§ **EXERCISE DETAILS**
A line qualifies if it holds the string "year". Copy every qualifying line from the records.

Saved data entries
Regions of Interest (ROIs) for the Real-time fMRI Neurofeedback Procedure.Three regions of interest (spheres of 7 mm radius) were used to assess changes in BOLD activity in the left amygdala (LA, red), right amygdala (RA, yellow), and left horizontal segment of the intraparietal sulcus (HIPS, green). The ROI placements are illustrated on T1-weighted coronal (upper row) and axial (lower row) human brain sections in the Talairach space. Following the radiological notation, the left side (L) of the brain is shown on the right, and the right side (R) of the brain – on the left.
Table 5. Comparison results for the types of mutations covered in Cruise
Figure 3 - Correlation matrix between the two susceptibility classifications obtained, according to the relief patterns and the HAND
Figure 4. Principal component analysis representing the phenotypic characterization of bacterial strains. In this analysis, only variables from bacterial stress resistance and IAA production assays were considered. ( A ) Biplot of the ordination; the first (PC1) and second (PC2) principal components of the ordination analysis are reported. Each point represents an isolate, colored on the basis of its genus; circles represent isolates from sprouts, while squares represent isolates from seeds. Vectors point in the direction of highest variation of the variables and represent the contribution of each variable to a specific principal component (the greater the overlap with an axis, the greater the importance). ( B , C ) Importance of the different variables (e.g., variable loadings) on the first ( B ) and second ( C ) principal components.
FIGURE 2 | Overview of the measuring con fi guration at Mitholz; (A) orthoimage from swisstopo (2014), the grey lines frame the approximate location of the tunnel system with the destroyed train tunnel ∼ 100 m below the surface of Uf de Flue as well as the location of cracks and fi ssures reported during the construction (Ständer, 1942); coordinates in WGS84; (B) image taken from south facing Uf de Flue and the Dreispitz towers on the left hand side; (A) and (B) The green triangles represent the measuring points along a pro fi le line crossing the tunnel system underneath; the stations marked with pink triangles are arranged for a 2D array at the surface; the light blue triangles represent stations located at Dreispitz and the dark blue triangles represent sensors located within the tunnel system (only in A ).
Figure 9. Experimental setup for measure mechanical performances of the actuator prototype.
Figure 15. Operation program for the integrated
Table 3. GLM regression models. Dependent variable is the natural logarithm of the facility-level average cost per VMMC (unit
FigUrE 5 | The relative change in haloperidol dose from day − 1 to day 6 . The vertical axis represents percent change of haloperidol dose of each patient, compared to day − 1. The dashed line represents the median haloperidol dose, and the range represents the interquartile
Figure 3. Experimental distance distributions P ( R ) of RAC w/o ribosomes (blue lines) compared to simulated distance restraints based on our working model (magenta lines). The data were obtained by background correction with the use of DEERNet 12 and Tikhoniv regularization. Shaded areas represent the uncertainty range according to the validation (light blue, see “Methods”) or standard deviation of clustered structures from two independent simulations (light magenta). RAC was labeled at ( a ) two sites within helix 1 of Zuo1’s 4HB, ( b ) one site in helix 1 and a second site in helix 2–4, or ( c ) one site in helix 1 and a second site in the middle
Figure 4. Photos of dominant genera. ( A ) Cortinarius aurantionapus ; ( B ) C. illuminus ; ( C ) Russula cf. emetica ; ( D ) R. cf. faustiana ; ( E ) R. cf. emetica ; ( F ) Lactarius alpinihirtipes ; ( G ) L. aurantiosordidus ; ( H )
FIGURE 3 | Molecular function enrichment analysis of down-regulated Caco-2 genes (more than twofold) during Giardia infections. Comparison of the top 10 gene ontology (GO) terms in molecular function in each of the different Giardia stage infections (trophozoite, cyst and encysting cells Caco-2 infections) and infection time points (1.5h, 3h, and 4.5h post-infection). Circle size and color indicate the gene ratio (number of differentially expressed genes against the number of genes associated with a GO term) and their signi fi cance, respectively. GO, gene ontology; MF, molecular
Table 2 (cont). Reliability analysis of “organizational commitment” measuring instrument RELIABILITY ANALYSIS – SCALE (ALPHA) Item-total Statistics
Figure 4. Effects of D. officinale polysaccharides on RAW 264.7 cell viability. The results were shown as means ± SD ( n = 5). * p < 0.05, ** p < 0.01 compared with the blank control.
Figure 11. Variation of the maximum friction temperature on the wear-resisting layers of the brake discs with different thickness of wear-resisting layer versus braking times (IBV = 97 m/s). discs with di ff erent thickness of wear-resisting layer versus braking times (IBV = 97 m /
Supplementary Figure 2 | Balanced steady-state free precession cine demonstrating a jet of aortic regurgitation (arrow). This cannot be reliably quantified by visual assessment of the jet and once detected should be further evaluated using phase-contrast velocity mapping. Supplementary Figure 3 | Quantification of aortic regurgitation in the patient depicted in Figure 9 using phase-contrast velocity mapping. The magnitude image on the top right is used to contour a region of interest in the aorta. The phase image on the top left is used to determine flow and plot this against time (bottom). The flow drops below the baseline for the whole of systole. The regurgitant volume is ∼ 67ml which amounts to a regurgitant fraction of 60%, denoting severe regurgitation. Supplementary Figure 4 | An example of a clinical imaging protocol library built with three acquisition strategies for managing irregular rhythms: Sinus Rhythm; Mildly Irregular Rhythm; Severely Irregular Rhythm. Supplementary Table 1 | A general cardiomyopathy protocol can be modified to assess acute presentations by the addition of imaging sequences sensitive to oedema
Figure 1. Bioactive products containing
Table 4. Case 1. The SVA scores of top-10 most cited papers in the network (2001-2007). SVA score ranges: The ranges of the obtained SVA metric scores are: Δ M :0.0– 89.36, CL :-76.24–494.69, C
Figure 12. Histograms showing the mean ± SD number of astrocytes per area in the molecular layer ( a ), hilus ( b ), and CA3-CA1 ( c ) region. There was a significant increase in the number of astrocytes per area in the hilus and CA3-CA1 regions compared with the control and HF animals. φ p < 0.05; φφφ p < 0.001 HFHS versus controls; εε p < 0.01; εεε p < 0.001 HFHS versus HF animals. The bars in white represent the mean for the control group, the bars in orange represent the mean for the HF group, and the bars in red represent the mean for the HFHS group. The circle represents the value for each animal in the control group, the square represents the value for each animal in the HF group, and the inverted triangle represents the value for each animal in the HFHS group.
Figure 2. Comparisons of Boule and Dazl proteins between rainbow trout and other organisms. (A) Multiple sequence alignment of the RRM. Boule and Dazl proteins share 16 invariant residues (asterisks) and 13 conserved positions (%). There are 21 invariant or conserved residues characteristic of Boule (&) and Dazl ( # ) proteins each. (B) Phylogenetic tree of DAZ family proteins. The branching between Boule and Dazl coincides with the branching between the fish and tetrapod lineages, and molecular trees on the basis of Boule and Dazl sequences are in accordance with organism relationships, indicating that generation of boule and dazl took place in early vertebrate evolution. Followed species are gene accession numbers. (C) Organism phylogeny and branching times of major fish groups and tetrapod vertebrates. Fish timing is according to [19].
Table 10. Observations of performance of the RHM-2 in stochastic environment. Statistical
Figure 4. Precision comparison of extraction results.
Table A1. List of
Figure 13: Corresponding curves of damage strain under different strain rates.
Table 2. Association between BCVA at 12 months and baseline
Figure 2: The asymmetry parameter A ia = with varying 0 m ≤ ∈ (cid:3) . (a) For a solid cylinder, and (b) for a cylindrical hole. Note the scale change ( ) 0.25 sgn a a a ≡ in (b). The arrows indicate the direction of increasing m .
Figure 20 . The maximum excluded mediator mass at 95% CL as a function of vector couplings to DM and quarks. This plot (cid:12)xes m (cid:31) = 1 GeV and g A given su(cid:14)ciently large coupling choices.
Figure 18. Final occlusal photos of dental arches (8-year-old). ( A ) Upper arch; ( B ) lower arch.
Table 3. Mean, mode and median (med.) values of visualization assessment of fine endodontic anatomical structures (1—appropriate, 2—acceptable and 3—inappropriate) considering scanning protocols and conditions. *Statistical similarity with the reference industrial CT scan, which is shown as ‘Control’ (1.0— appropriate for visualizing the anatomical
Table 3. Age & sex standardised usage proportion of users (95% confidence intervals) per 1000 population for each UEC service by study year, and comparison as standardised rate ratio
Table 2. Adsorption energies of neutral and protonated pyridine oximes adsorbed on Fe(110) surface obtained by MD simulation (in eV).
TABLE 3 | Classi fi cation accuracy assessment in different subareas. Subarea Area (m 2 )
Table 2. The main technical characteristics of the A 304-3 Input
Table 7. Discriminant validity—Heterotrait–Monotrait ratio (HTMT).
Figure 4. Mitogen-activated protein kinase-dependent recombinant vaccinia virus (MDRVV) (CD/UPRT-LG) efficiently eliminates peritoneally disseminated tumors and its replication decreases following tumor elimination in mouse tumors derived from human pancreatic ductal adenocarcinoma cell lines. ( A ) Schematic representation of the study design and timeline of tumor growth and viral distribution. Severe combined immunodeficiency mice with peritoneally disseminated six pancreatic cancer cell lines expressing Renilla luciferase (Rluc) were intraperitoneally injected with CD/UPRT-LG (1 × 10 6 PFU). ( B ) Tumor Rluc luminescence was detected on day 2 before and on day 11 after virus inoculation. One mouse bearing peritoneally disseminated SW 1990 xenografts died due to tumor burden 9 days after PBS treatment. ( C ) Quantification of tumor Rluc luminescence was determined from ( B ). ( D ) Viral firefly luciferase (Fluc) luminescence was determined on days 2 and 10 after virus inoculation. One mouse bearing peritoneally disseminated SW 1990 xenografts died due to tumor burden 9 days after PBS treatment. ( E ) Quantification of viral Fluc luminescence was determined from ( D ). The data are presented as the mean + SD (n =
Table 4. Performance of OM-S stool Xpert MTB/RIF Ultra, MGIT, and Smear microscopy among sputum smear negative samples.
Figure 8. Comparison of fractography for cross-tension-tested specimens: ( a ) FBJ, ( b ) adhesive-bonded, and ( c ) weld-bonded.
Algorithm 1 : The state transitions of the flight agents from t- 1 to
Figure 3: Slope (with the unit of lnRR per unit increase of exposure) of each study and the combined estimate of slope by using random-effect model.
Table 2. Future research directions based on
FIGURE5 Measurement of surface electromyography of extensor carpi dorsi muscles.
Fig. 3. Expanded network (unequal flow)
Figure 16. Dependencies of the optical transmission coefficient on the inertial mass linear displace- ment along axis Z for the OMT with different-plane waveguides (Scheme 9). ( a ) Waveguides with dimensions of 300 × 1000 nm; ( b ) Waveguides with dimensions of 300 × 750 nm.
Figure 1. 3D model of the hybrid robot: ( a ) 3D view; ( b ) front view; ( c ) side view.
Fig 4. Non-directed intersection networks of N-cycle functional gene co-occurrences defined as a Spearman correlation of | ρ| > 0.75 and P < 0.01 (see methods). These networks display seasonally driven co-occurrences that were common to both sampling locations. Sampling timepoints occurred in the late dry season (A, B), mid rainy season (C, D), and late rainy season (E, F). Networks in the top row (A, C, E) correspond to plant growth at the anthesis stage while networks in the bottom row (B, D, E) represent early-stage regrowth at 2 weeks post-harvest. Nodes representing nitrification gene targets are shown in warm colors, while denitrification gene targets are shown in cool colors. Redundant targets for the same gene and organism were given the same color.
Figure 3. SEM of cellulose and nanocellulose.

§ **RESULT OF THE TASK**
Figure 18. Final occlusal photos of dental arches (8-year-old). ( A ) Upper arch; ( B ) lower arch.
Table 3. Age & sex standardised usage proportion of users (95% confidence intervals) per 1000 population for each UEC service by study year, and comparison as standardised rate ratio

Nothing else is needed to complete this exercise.